■ Selected passage
Stefan Schulze Frielinghaus May 11, 2026, 7:40 p.m. UTC | #2
On Fri, May 08, 2026 at 08:23:46AM -0400, Vladimir Makarov wrote:
> 
> On 5/6/26 5:21 AM, Stefan Schulze Frielinghaus wrote:
> > From: Stefan Schulze Frielinghaus <stefansf@gcc.gnu.org>
> > 
> > Currently an "entire" address is reloaded even in cases where section
> > anchors are involved.  This makes it harder to share section anchors
> > which is the whole point of them.  For example, in cases where
> > offsetable MEMs are ok do not reload .LANCHOR42+offset but only
> > .LANCHOR42 and replace the address with the resulting reload register
> > and the offset.  As a consequence subsequent passes only have to deal
> > with register equivalences in order to share section anchors.  For
> > example
> 
> 
> I thought how to fix this in another place as LRA is already too
> complicated.  It could be fixed in some machined-dependent pass or in
> split1.  Adding the pass is overkill and fix in split1 would be ok if the
> target would work with memory via few insns (e.g. only via load/store
> insns).  So probably LRA is the best place to fix this problem.

■ Task details
In the patch discussion, why does the reply judge LRA the best place for the fix, even though it calls LRA already too complicated? Answer in one to three sentences.

■ Information shown

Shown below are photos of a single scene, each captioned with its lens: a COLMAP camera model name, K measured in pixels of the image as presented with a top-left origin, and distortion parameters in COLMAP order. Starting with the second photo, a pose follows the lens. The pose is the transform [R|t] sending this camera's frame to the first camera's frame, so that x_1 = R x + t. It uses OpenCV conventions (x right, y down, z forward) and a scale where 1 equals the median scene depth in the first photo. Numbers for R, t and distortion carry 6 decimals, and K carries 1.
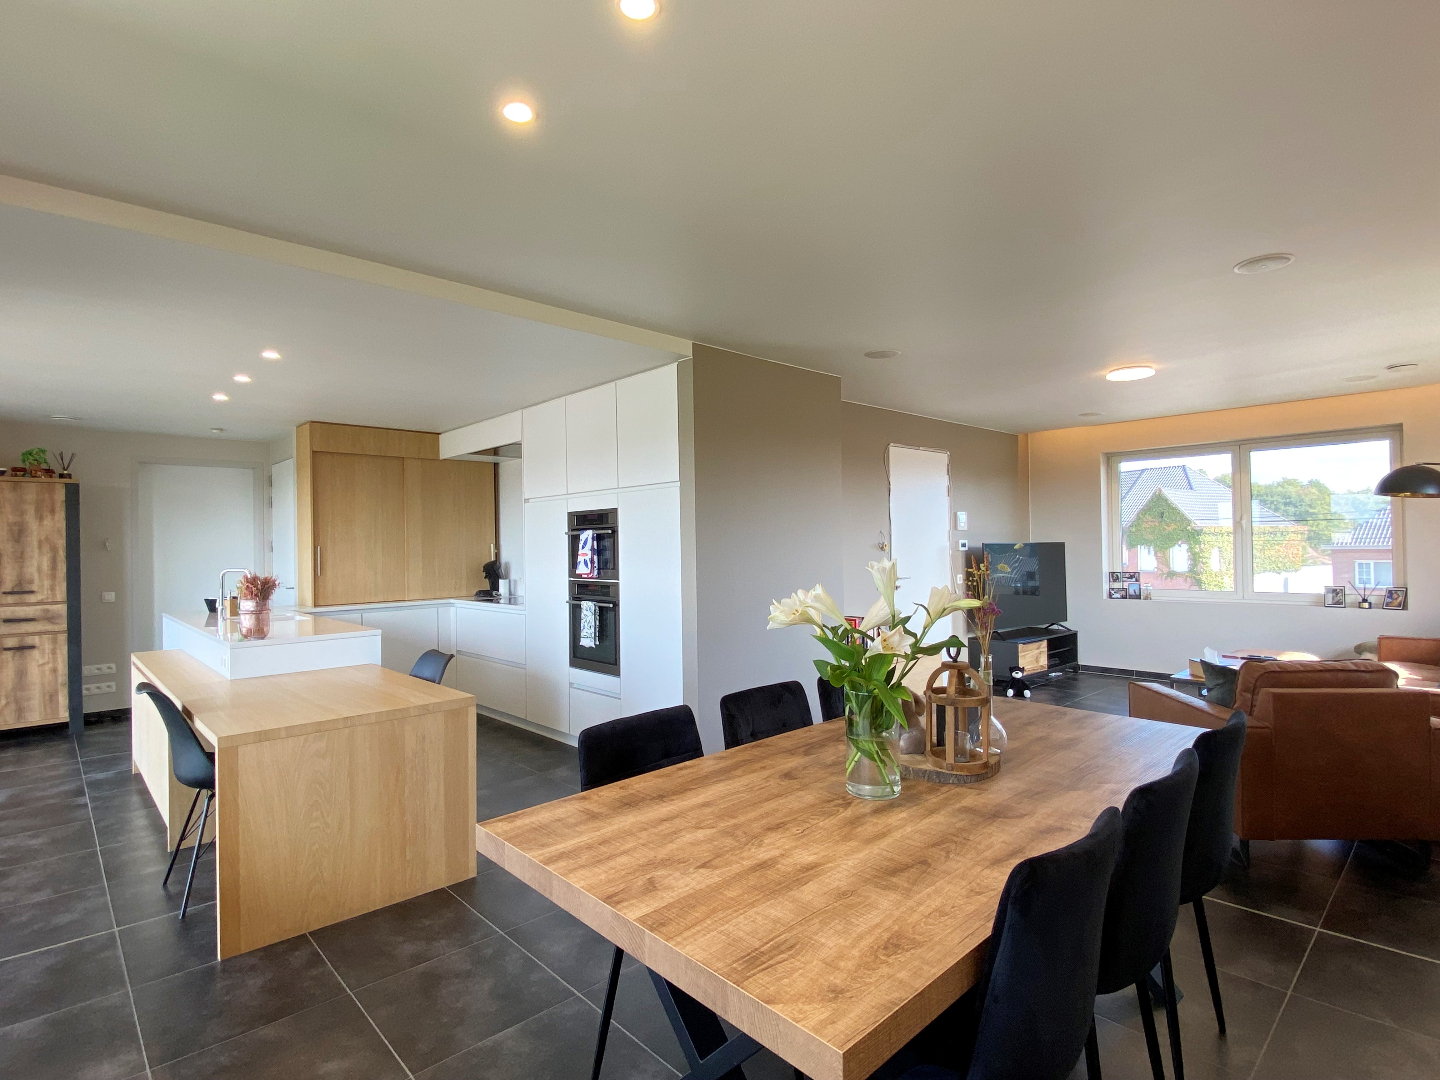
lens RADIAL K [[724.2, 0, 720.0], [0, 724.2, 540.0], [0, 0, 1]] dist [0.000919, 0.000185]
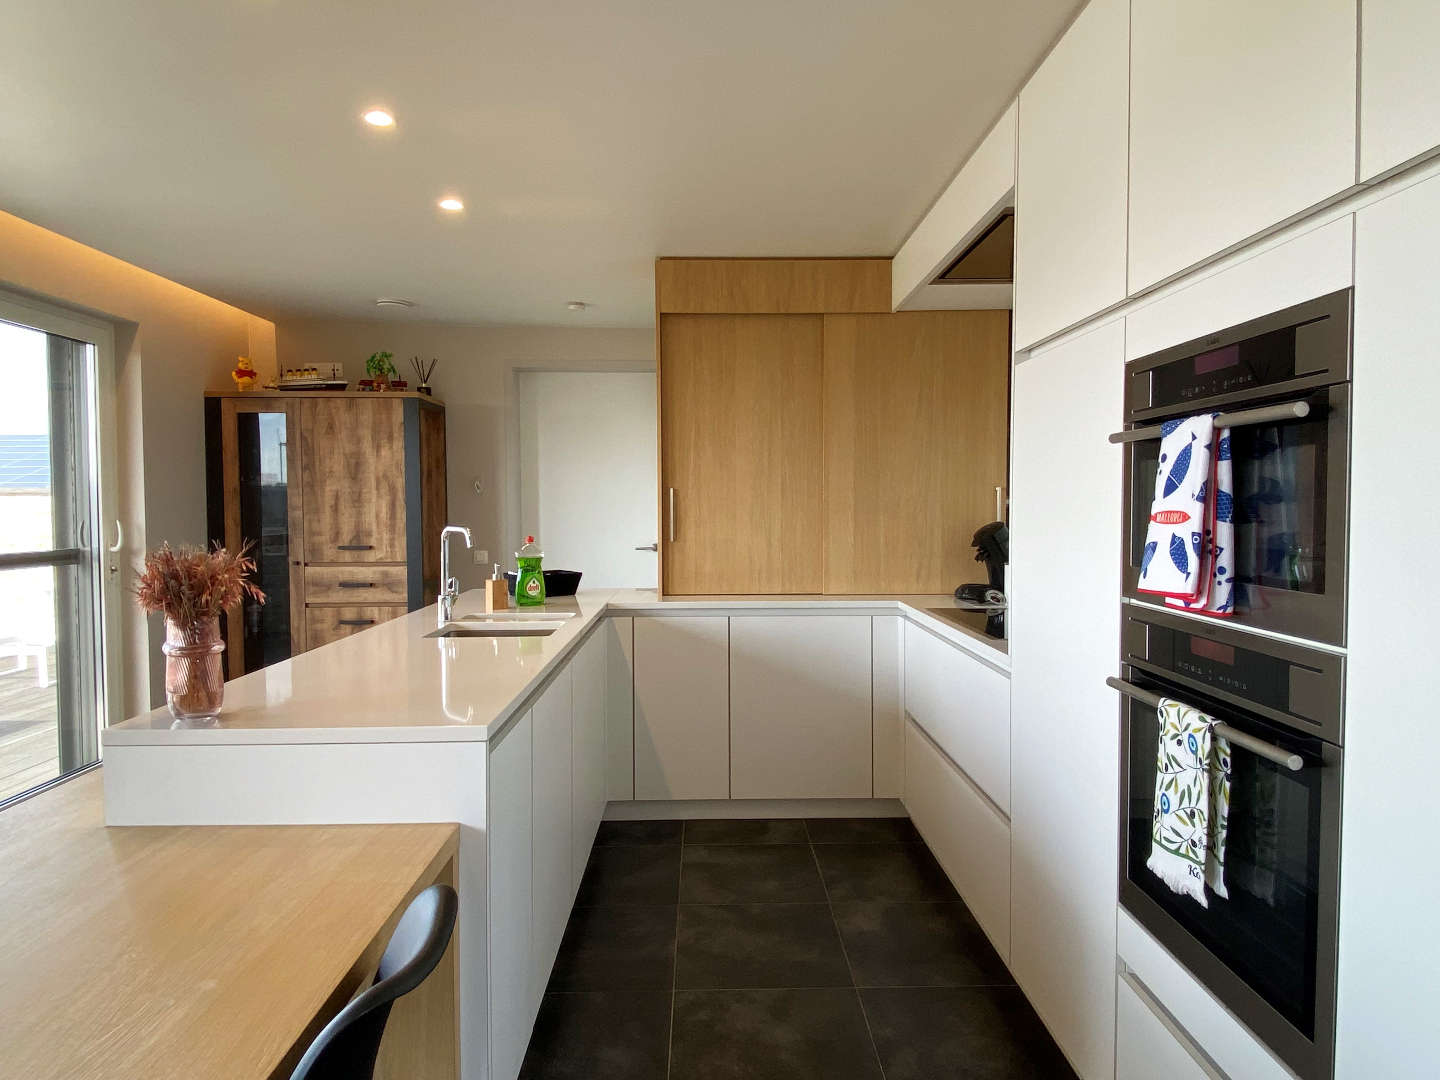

■ Your response
The alternatives are worse. Adding a machine-dependent pass would be overkill. A fix in split1 would only be acceptable if the target worked with memory through few insns, such as only load/store insns.